Eingefangen wird das von einer Kamera an einem portablen Schwenkarm, die die Nahaufnahmen auf eine große Leinwand projiziert. Bühne und Video von Antonín Šilar ziehen eine filmische Ebene ein, die Milisavljevićs poetischen Text mit ästhetischen Bildern verstärkt. Die Aufnahmen sind nah und doch unscharf wie durch ein Milchglas. Die Staubfrau bleibt schemenhaft. Alle drei Figuren tragen unscheinbare feminine Blusen mit klar abgegrenzten oder blassen, ineinander überlaufenden rot-blauen Farbtupfen. Wenn man es sehen will, sieht man aber nackte, schutzlose Körper, die von Blutergüssen und blauen Flecken übersät sind (Kostüme: Lisa Däßler)

Was bleibt

Datum, Alter, Ort. Datum, Alter, Ort. Das Licht wird schummrig. Wenn die Trennung vom Tatopfer ausgeht und der Angeklagte sich durch die Tat dessen beraubt sieht, was er eigentlich nicht verlieren will, dann entfallen die Mordmerkmale.Irene Kugler schnarrt mit festem Blick diesen Satz immer und immer wieder ins Publikum. Mit jeder Wiederholung verflüchtigt sich der Hohn nicht, er dringt tiefer ein.

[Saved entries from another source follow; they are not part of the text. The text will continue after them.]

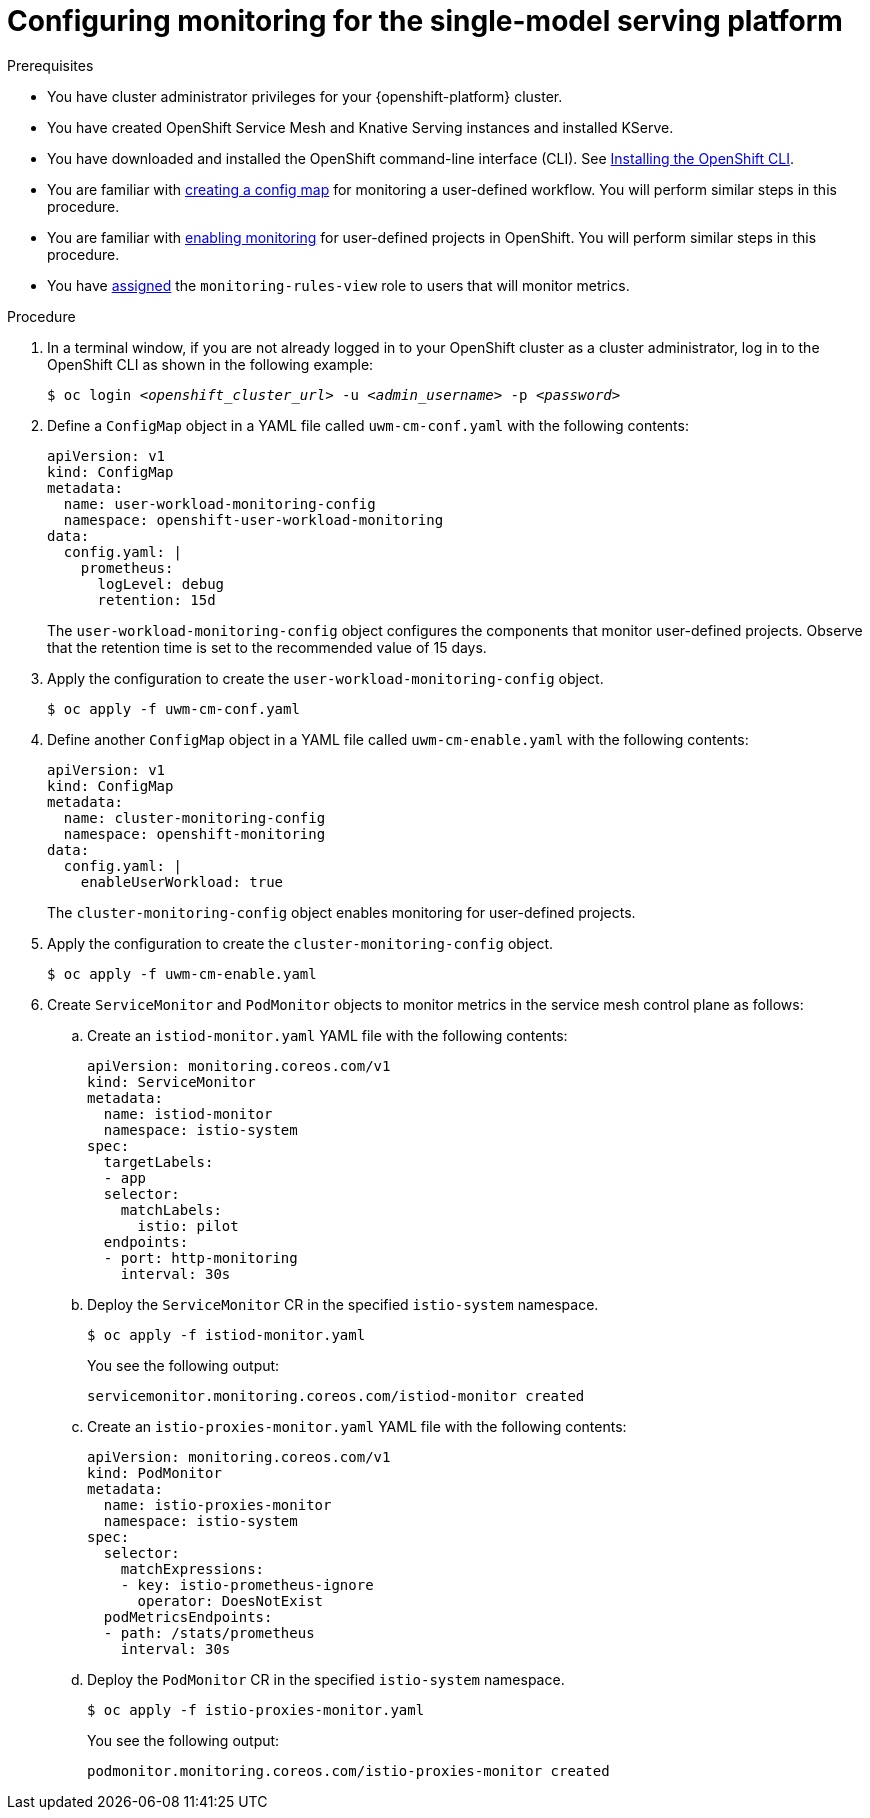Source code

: :_module-type: PROCEDURE

[id="configuring-monitoring-for-the-single-model-serving-platform_{context}"]
= Configuring monitoring for the single-model serving platform

[role="_abstract"]

ifdef::self-managed,cloud-service[]
The single-model serving platform includes serving runtime metrics for link:{rhoaidocshome}{default-format-url}/serving_models/serving-large-models_serving-large-models#about-the-single-model-serving-platform_serving-large-models[supported runtimes] of the KServe component. KServe does not generate its own metrics and relies on the underlying serving runtime to provide metrics. Available metrics might differ depending on the chosen runtime.

For example, the OpenVINO model serving runtime exposes metrics related to inference execution queues, model runtime parameters and model usage. These metrics can be queried using the `ovms_*` expression. For more information, see link:https://docs.openvino.ai/2024/ovms_docs_metrics.html#available-metrics-families[OVMS metrics].

Similarly, metrics for the TGIS Standalone model serving runtime can be queried with the `tgis_*` expression. For more information, see link:https://github.com/IBM/text-generation-inference?tab=readme-ov-file#metrics[TGIS metrics]

When you have configured monitoring, you can also view serving runtime metrics for the KServe component. You can also view metrics for OpenShift Service Mesh, which helps you to understand dependencies and traffic flow between components in the mesh. 
endif::[]
ifdef::upstream[]
The single-model serving platform includes serving runtime metrics for link:{odhdocshome}/serving_models/#about-the-single-model-serving-platform_serving-large-models[supported runtimes] of the KServe component. KServe does not generate its own metrics, and relies on the underlying serving runtime to provide metrics. Available metrics might differ depending on the chosen runtime.

For example, the OpenVINO model serving runtime exposes metrics related to inference execution queues, model runtime parameters and model usage. These metrics can be queried using the `ovms_*` expression. For more information, see link:https://docs.openvino.ai/2024/ovms_docs_metrics.html#available-metrics-families[OVMS metrics].

Similarly, metrics for the TGIS Standalone model serving runtime can be queried with the `tgis_*` expression. For more information, see link:https://github.com/IBM/text-generation-inference?tab=readme-ov-file#metrics[TGIS metrics]

When you have configured monitoring, you can also view serving runtime metrics for the KServe component. You can also view metrics for OpenShift Service Mesh, which helps you to understand dependencies and traffic flow between components in the mesh.
endif::[]

.Prerequisites
* You have cluster administrator privileges for your {openshift-platform} cluster.
* You have created OpenShift Service Mesh and Knative Serving instances and installed KServe.
* You have downloaded and installed the OpenShift command-line interface (CLI). See link:https://docs.openshift.com/container-platform/{ocp-latest-version}/cli_reference/openshift_cli/getting-started-cli.html#installing-openshift-cli[Installing the OpenShift CLI].
* You are familiar with link:https://docs.openshift.com/container-platform/{ocp-latest-version}/monitoring/configuring-the-monitoring-stack.html#creating-user-defined-workload-monitoring-configmap_configuring-the-monitoring-stack[creating a config map] for monitoring a user-defined workflow. You will perform similar steps in this procedure.
* You are familiar with link:https://docs.openshift.com/container-platform/{ocp-latest-version}/monitoring/enabling-monitoring-for-user-defined-projects.html[enabling monitoring] for user-defined projects in OpenShift. You will perform similar steps in this procedure.
* You have link:https://docs.openshift.com/container-platform/{ocp-latest-version}/monitoring/enabling-monitoring-for-user-defined-projects.html#granting-users-permission-to-monitor-user-defined-projects_enabling-monitoring-for-user-defined-projects[assigned] the `monitoring-rules-view` role to users that will monitor metrics.

.Procedure
. In a terminal window, if you are not already logged in to your OpenShift cluster as a cluster administrator, log in to the OpenShift CLI as shown in the following example:
+
[source,subs="+quotes"]
----
$ oc login __<openshift_cluster_url>__ -u __<admin_username>__ -p __<password>__
----

. Define a `ConfigMap` object in a YAML file called `uwm-cm-conf.yaml` with the following contents:
+
[source]
----
apiVersion: v1
kind: ConfigMap
metadata:
  name: user-workload-monitoring-config
  namespace: openshift-user-workload-monitoring
data:
  config.yaml: |
    prometheus:
      logLevel: debug 
      retention: 15d
----
+
The `user-workload-monitoring-config` object configures the components that monitor user-defined projects.  Observe that the retention time is set to the recommended value of 15 days.

. Apply the configuration to create the `user-workload-monitoring-config` object.
+
[source]
----
$ oc apply -f uwm-cm-conf.yaml
----

. Define another `ConfigMap` object in a YAML file called `uwm-cm-enable.yaml` with the following contents:

+
[source]
----
apiVersion: v1
kind: ConfigMap
metadata:
  name: cluster-monitoring-config
  namespace: openshift-monitoring
data:
  config.yaml: |
    enableUserWorkload: true
----
+
The `cluster-monitoring-config` object enables monitoring for user-defined projects.

. Apply the configuration to create the `cluster-monitoring-config` object.
+
[source]
----
$ oc apply -f uwm-cm-enable.yaml
----

. Create `ServiceMonitor` and `PodMonitor` objects to monitor metrics in the service mesh control plane as follows:


.. Create an `istiod-monitor.yaml` YAML file with the following contents:
+
[source]
----
apiVersion: monitoring.coreos.com/v1
kind: ServiceMonitor
metadata:
  name: istiod-monitor
  namespace: istio-system
spec:
  targetLabels:
  - app
  selector:
    matchLabels:
      istio: pilot
  endpoints:
  - port: http-monitoring
    interval: 30s
----

.. Deploy the `ServiceMonitor` CR in the specified `istio-system` namespace.
+
[source]
----
$ oc apply -f istiod-monitor.yaml
----
+
You see the following output:
+
[source]
----
servicemonitor.monitoring.coreos.com/istiod-monitor created
----

.. Create an `istio-proxies-monitor.yaml` YAML file with the following contents:
+
[source]
----
apiVersion: monitoring.coreos.com/v1
kind: PodMonitor
metadata:
  name: istio-proxies-monitor
  namespace: istio-system
spec:
  selector:
    matchExpressions:
    - key: istio-prometheus-ignore
      operator: DoesNotExist
  podMetricsEndpoints:
  - path: /stats/prometheus
    interval: 30s
----

.. Deploy the `PodMonitor` CR in the specified `istio-system` namespace.
+
[source]
----
$ oc apply -f istio-proxies-monitor.yaml
----
+
You see the following output:
+
[source]
----
podmonitor.monitoring.coreos.com/istio-proxies-monitor created
----

// [role="_additional-resources"]
// .Additional resources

Was sie zitiert, ist ein Beschluss des Bundesgerichtshofs vom 29.10.2008, Az. 2 StR 349/08. Diese Formulierung findet sich in neueren gerichtlichen Entscheidungen nicht mehr, die rechtliche Bewertung aber bleibt unverändert, dass keine niederen Beweggründe für einen Mord vorliegen. Es bleibt ein Totschlag – und bekräftigt patriarchale Besitzansprüche und Gewaltverhältnisse. Ein emotional nachwirkender, schauspielerisch und kompositorisch beeindruckender Abend am Schauspiel Leipzig.